For the class to be complete within function bodies then in general all declaration need to be parsed: without completely parsing all declaration you can't know if something that wasn't parsed would change the meaning. Although, possibly related to that is [basic.scope.class]/1 which says:
3) If reordering member declarations in a class yields an alternate valid program under (1) and (2), the program is ill-formed, no diagnostic is required.
That means certain declarations could be used without parsing the entire class, because if another later declaration altered the meaning then the program would be ill-formed.

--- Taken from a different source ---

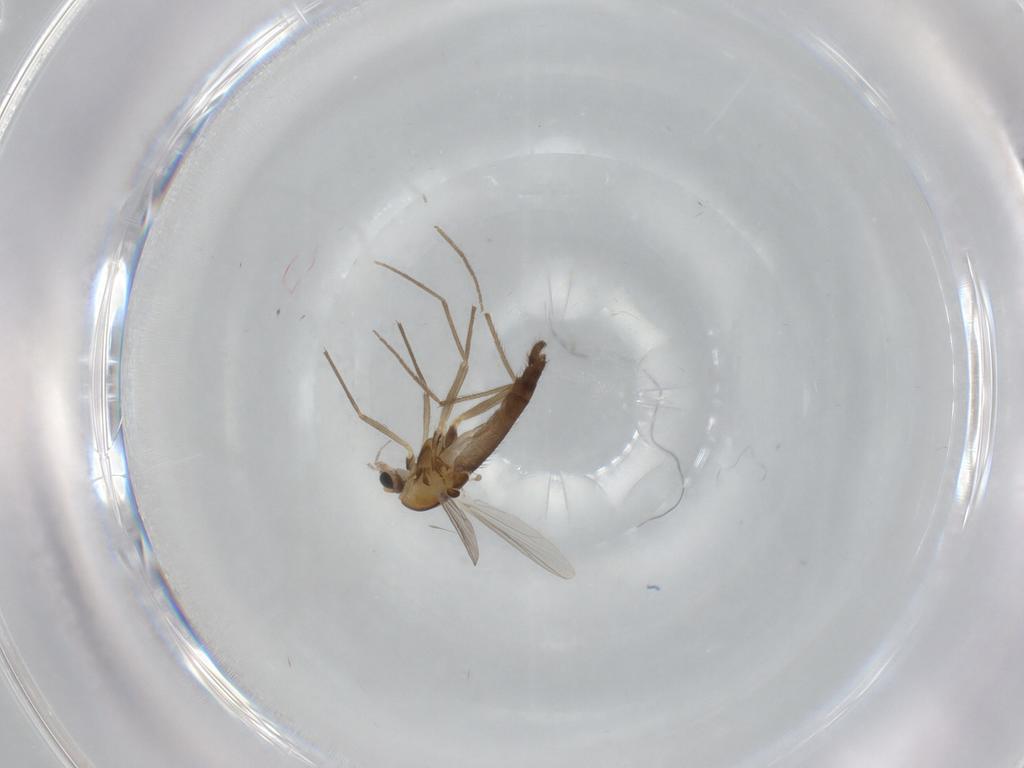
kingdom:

Of course the "as if" rule allows the compiler to choose any implementation as long as the user can't tell the difference, so maybe a compiler could choose to parse function bodies and then parse definitions as needed, but it would be hard to tell what's needed to process the member function definition (consider a function call which might call one of several overloaded functions, possibly involving enable_if-type tricks.)
This is the draft which explains C++ Programming Language Standard.
Programming Language C++ PDF
I think page 220 has some explanations on member functions.